Aim of the exercise: Would you reproduce the whole listing exactly, dropping any pictures it holds?
|---|
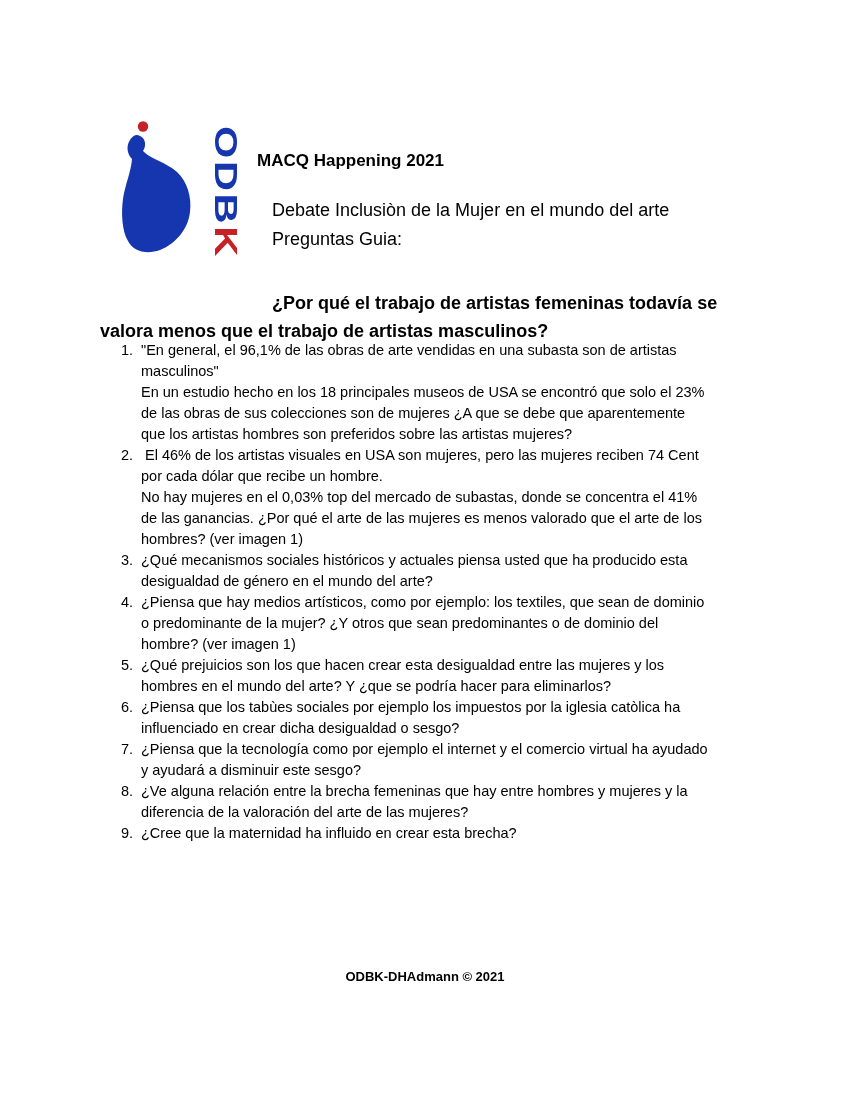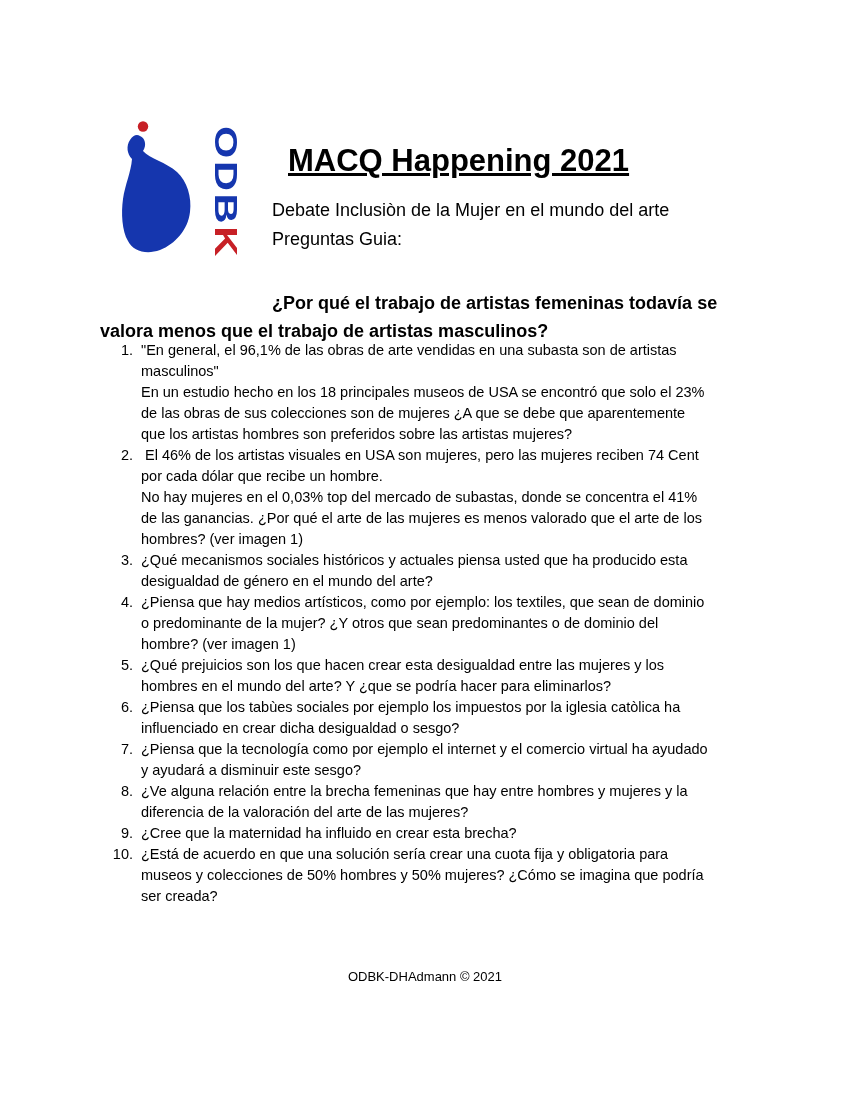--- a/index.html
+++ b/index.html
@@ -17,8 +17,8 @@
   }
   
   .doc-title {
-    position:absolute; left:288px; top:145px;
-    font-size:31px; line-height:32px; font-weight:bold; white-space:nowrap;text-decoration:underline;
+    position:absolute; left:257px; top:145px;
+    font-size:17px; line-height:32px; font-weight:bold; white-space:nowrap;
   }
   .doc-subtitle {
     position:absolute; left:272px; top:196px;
|---|
Output below:
--- a/index.html
+++ b/index.html
@@ -17,8 +17,8 @@
   }
   
   .doc-title {
-    position:absolute; left:288px; top:145px;
-    font-size:31px; line-height:32px; font-weight:bold; white-space:nowrap;text-decoration:underline;
+    position:absolute; left:257px; top:145px;
+    font-size:17px; line-height:32px; font-weight:bold; white-space:nowrap;
   }
   .doc-subtitle {
     position:absolute; left:272px; top:196px;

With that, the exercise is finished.